29 In respect of an order made under s 447A relieving the administrators of personal liability for some debts under s 443A, disadvantage or prejudice to creditors is an important discretionary consideration, but it is not a decisive factor. An inflexible approach (such as being satisfied that there must be absolutely no disadvantage or prejudice to creditors) may limit the potential for Pt 5.3A to achieve its stated objectives.
30 In any event, I observe that Stephen Robert Dixon in his affidavit sworn on 23 March 2016 deposed:
The Administrators believe that creditors are likely to receive a greater return under a DOCA rather than if the Companies are wound up, given that:
(a) this would enable an orderly realisation of the plant and equipment, as the DOCA is likely to allow a period of time for the sale of the plant and equipment thereby avoiding the saturation of the market with over 200 items of similar nature;
(b) a winding up would jeopardise receipt of payments in the immediate future and will have a major impact on debtor collections; and
(c) a winding up would affect the ability to obtain future trading contributions.

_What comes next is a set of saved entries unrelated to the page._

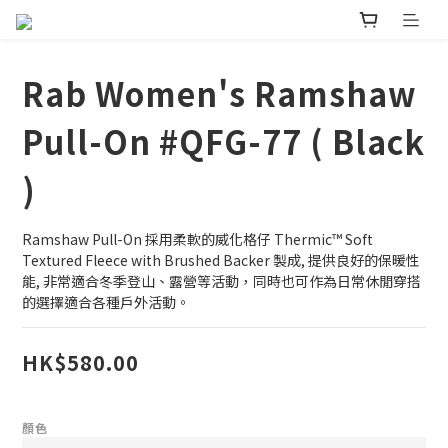
Rab Women's Ramshaw
Pull-On #QFG-77 ( Black
)
Ramshaw Pull-On 採用柔軟的威化格仔 Thermic™ Soft 
Textured Fleece with Brushed Backer 製成, 提供良好的保暖性
能, 非常適合冬季登山、露營等活動，同時也可作為日常休閒穿搭
的選擇適合各種戶外活動。
HK$580.00
顏色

31 Finally, I observe that the orders will grant liberty to any person who can demonstrate sufficient interest to modify or discharge the orders. That will enable any unsecured creditor who believes that he or she is disadvantaged by the orders to have them varied or discharged.
32 The orders sought relieving the administrators from personal liability are appropriate in the particular circumstances of this application.
I certify that the preceding thirty-two (32) numbered paragraphs are a true copy of the Reasons for Judgment herein of the Honourable Justice Middleton.